Tuesday, August 5, 2014

Learning about algorithms

The second full lesson of CS Unplugged focused on algorithms. In this lesson, students learned:
  • A model of a computer system
  • The concept of an algorithm
  • What makes for a “good” computer algorithm
  • Several algorithms and their costs
A computer system
We had a lot of fun first thinking about “Bean Cooking” algorithms.  Students first devised a bean cooking algorithm and then critiqued two alternative bean cooking algorithms that we acted out for them.  These examples let to discussions of "correctness" v.s. "costs".

Qualities to consider for a computer algorithm
Students worked in pairs to devise algorithms for calculating the minimum of a set of numbers and for sorting a set of numbers.  The "Decider" simulated a program and the "Comparer" simulated the CPU.

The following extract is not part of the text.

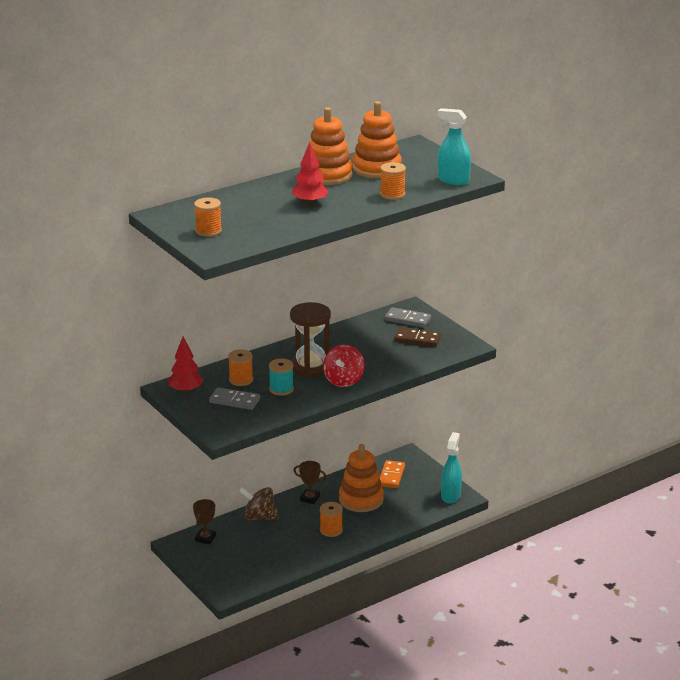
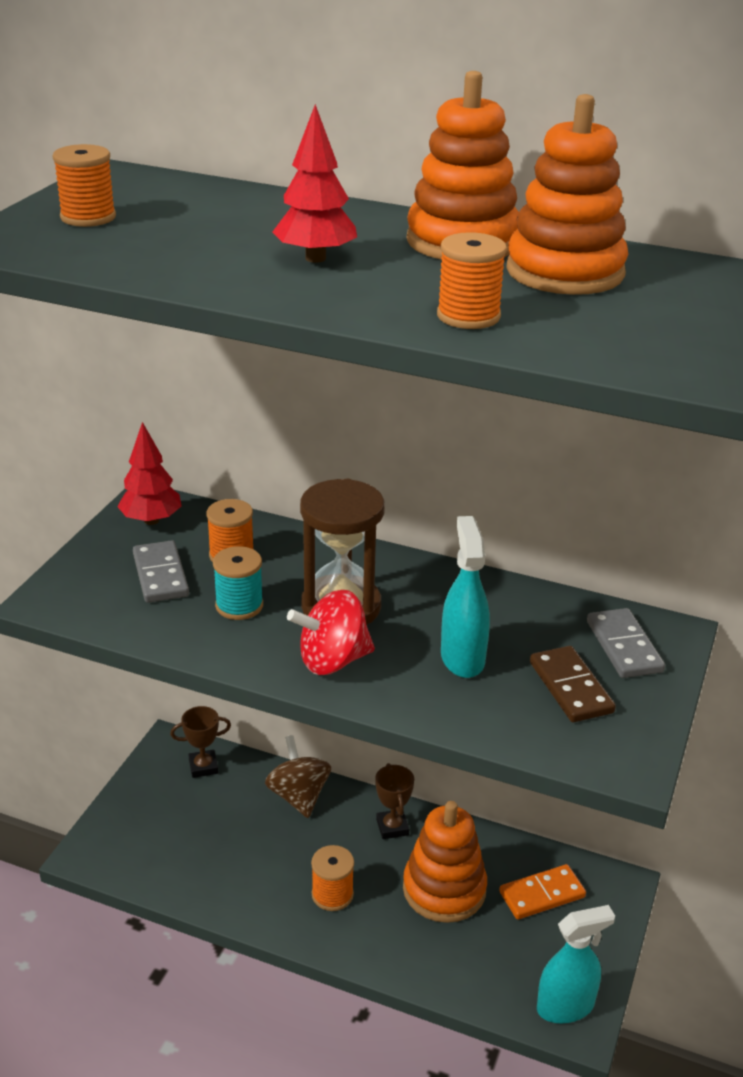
camera: 55 degrees right, 5 degrees up
turquoise spray bottle [437,108,471,185] -> turquoise spray bottle moved to [441,516,490,678]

Roles of the Decider and the Comparer

Working out a sort algorithm
They practiced their algorithms in pairs and counted the work involved.  Most came up with selection sort for their algorithm — fine for a small data set — not so good for sorting ID numbers of 45000 MSU students!

The algorithms that they analyzed for time efficiency

In the process of discussing these algorithms, students learned important concepts of computing — sequencing, repetition, recursion, and modularization (calling other algorithms). 

We could have used another couple of hours to do justice to the sort algorithms. We showed them queue sort as a quick demo at the very end.  The demo really got them thinking — both about why queue sort is correct and the cost tradeoffs between it and selection sort.